Review: Catherine (PS3)
Platforms: Xbox 360, PlayStation3
Developer: Atlus Persona Team
Publishers: Atlus, Deep Silver
TL;DR: Morality themed romantic horror puzzle game
Family Friendly?: Click here for more info
It seems like you can’t make a horror game these days if it’s not got a girl’s name as the title. With this in mind I ventured into Catherine (that sounds wrong already) in the hope that it would be a darn sight better than Amy. Okay, I can see this is going to go a little Frankie Howerd with all the double-entendre, so I’ll leave it to you to add an “Ooo Matron” where appropriate. If you’re not familiar with Carry On films then just ignore the innuendo entirely. It’s a British thing.
Catherine is the story of a man in his thirties whose girlfriend of many years, Katherine, is hinting at marriage. Coincidentally Vincent meets a girl, Catherine, who seems like his ideal woman, at his local bar. Along with some mysterious events, he finds himself entangled in a romantic situation he never intended to fall into. It is at this point that Vincent is struck by nightmares where he must climb, move blocks, and climb some more to escape from the void below. That’s pretty much the crux of the gameplay, the nightmares hold most of the horror and the puzzle part of this game. The romance belongs in the “real” world, where you guide Vincent through conversations with his friends and locals at the bar.
So when this game was being teased I thought “Wow, a romantic horror game, that’s pretty new”, but in truth Catherine is a puzzle game with some story on the side. That’s great if you enjoy puzzle games, but if, like me, you like Tetris but that’s about it, then Catherine is in danger of being a huge disappointment (now would be the time for some Frankie Howerd). The game is essentially a block moving climbing puzzle with a whole bunch of cutscenes in between. Every now and then you get the opportunity to engage in conversations with people, but the punishment for staying up late talking is that you get in more trouble with Katherine. So if, like me, you want to be a good guy and also enjoy the story side of the game then bad luck.
It is perhaps unfortunate that we enter Vincent’s life at the tumultuous time we do. We don’t get to see any sort of relationship between him and Katherine, so there’s no incentive for the player to be faithful other than guilt, and Catherine seems like such a headcase that there’s no appeal there either. Through the game’s morality system of conversing with friends and answering moral dilemmas in your dreams you can guide Vincent to Katherine or Catherine. But if I were Vincent I’d choose the local barlady: Erica. She seems much cooler and more of a genuine human rather than the two robots: void of emotion Katherine, and sex-obsessed Catherine. Additionally Vincent is incredibly frustrating to play as. Firstly the controls in the puzzle stages will have you pressing the (thankfully included) “undo” button as if doing so released chocolate from the screen, and Vincent’s inability to just say things is incredibly infuriating.
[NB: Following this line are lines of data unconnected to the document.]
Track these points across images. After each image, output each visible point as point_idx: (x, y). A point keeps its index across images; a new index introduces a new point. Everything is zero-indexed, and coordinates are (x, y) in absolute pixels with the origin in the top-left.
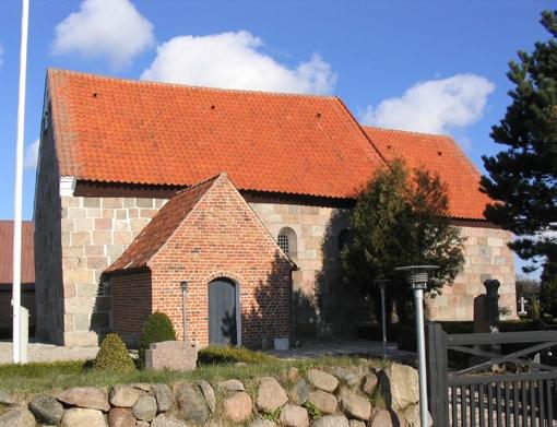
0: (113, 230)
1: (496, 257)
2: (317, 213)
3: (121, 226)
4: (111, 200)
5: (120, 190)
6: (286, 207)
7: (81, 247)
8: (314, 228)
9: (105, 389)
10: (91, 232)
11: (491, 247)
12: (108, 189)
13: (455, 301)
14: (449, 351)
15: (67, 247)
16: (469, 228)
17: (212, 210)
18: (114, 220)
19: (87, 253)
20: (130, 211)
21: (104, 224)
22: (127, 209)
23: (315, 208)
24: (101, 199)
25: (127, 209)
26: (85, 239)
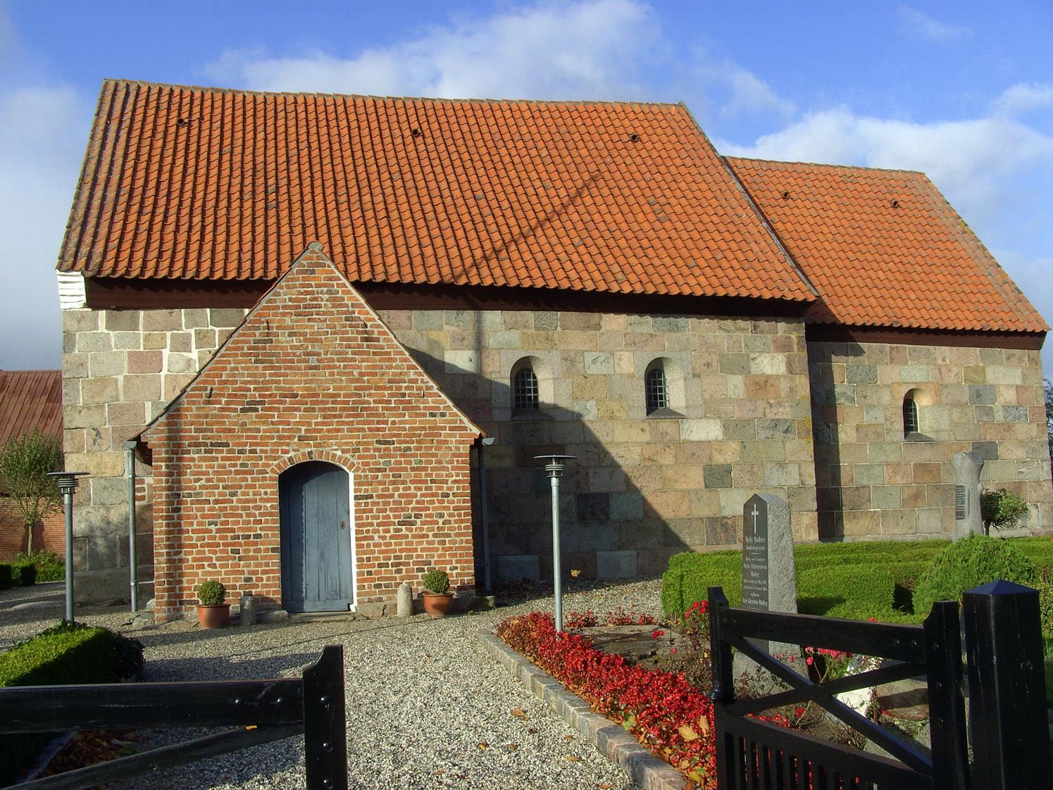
0: (164, 372)
1: (1006, 408)
2: (598, 327)
3: (181, 365)
4: (159, 315)
5: (883, 334)
6: (529, 316)
7: (100, 407)
8: (589, 357)
9: (855, 530)
10: (121, 378)
11: (993, 387)
12: (878, 334)
13: (916, 497)
14: (897, 586)
15: (74, 407)
16: (946, 349)
17: (288, 320)
18: (166, 353)
19: (113, 419)
20: (198, 333)
21: (146, 362)
22: (192, 331)
23: (594, 317)
24: (142, 313)
25: (185, 330)
26: (110, 391)
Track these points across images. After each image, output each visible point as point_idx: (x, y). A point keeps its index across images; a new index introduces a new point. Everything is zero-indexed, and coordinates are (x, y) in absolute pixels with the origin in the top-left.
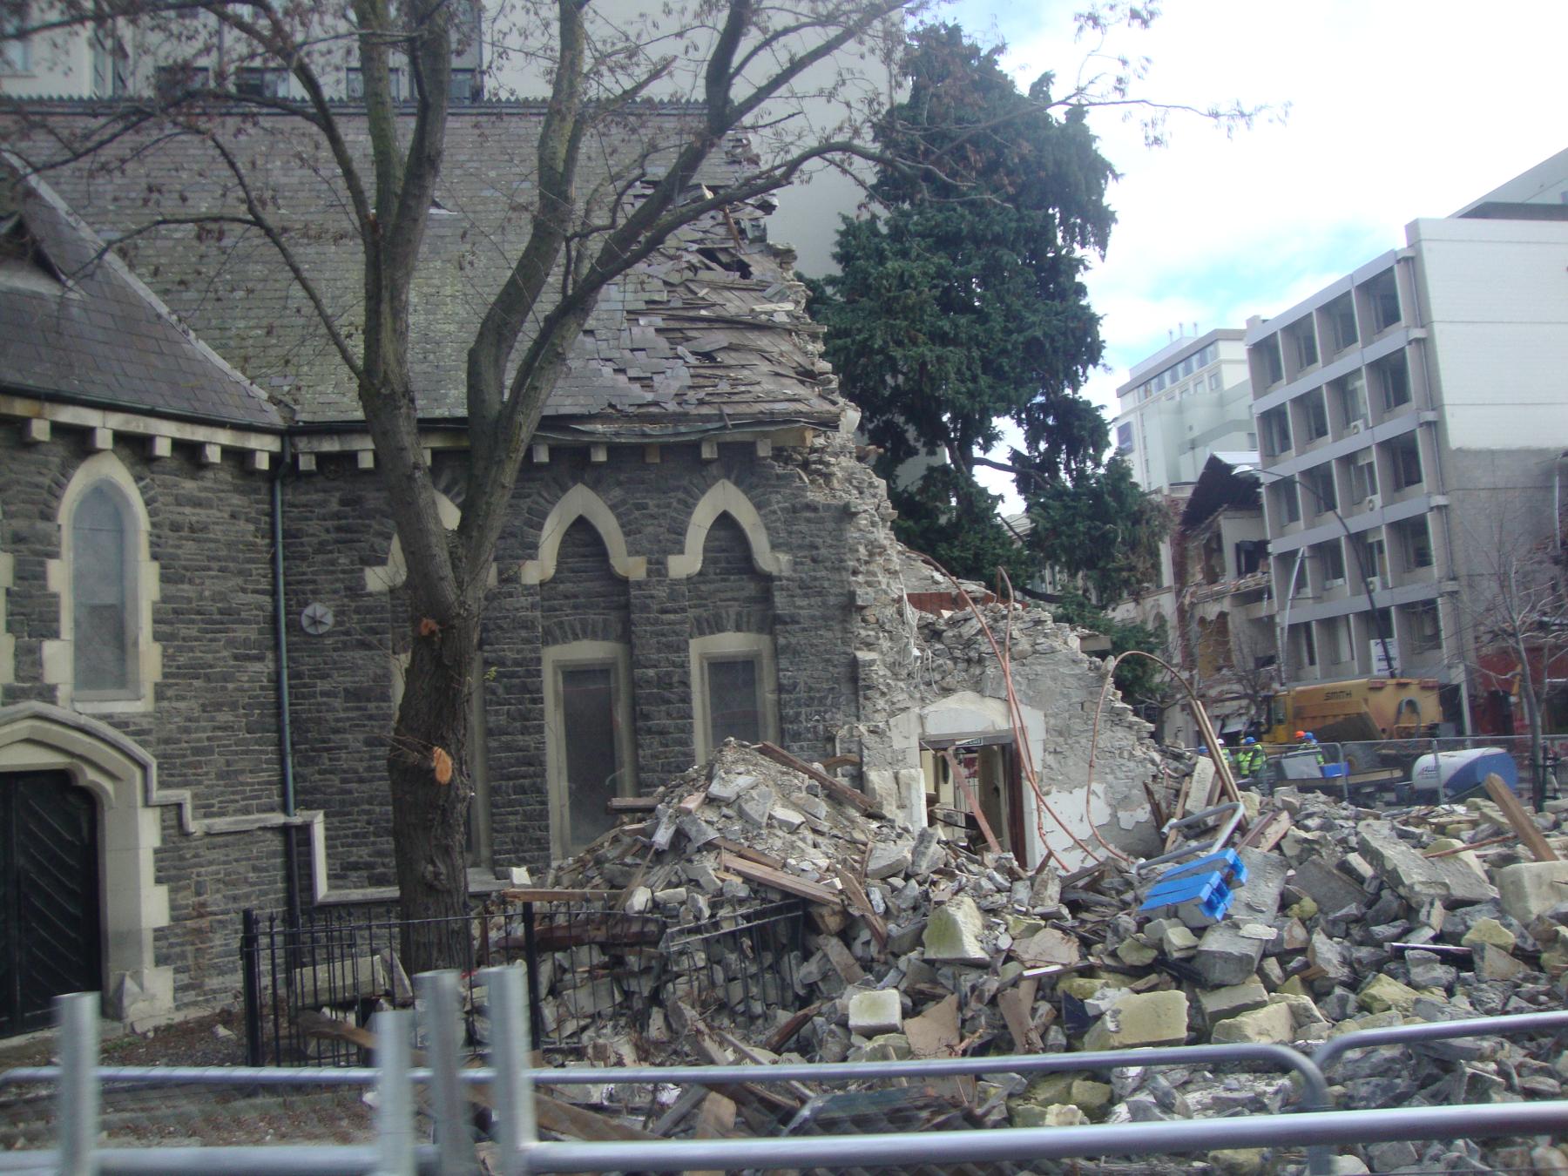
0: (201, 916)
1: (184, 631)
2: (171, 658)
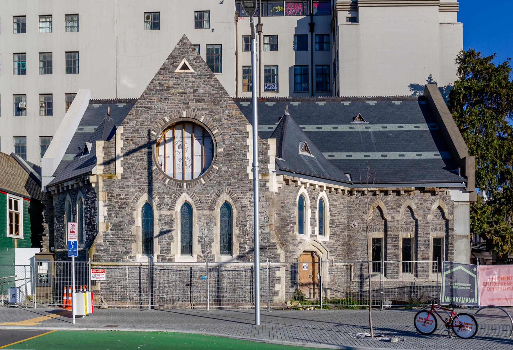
0: (334, 281)
1: (334, 226)
2: (331, 231)
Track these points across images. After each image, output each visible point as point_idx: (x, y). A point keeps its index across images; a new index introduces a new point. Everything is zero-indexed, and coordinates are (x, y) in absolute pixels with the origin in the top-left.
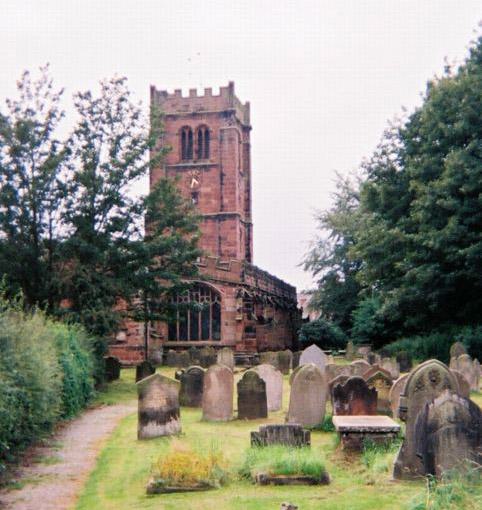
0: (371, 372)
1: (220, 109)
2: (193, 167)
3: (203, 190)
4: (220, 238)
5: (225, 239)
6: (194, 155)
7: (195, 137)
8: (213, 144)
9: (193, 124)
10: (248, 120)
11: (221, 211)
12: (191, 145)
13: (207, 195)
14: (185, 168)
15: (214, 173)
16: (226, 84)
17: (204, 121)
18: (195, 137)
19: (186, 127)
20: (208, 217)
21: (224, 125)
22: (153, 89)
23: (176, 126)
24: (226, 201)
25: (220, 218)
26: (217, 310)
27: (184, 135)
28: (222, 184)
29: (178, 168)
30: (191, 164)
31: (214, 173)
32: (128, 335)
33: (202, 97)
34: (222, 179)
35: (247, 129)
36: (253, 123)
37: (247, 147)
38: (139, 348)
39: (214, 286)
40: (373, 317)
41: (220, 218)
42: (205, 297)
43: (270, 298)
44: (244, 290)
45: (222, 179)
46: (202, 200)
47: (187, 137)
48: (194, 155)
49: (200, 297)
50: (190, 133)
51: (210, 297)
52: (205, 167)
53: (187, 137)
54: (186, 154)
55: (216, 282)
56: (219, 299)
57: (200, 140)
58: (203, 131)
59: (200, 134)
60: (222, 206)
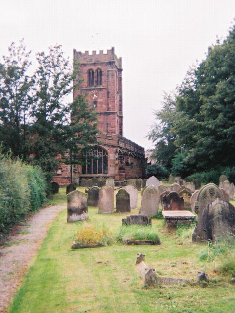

I suppose that’s the point of him though, so well done there.
There’s plenty the game does brilliantly: you can’t find fault in the voice acting. The art in the game is great: the switch from animé to 3D and keeping the same style is no mean feat. The music’s pretty good if you like Holst and Handel on endless repeat. And the story is good, albeit it does suffer from Fahrenheit Sydrome near the end (for North Americans that’s Indigo Prophecy Syndrome) in that it goes completely mental. But I can forgive that because it hints at its own insanity throughout. The trouble is that I like the story, I like the pretence that it’s all an interactive TV show complete with the broadcast channel’s watermark in the top left hand corner, I like the feeling that what I do has a detailed effect on Vincent’s actions (not just good or evil), but I don’t like the puzzle gameplay. But I must admit, if you like to do Sudoku in your spare time this is a revolution in your genre. If you like the idea of a romantic horror game focused on morality, and puzzles aren’t necessarily your thing, then Catherine is going to frustrate the hell out of you.
- Top quality art
- Morality system is on a scale, not just good or evil
- Pretty engaging story and very likeable, well acted, secondary characters
- Puzzles have a slightly sporadic difficulty curve
- Can feel like you’re watching rather than playing
- Primary characters are difficult to relate to
PEGI 18. On my playthrough I didn’t encounter anything too racy, there’s plenty of innuendo, but thankfully it’s not a sexually explicit game.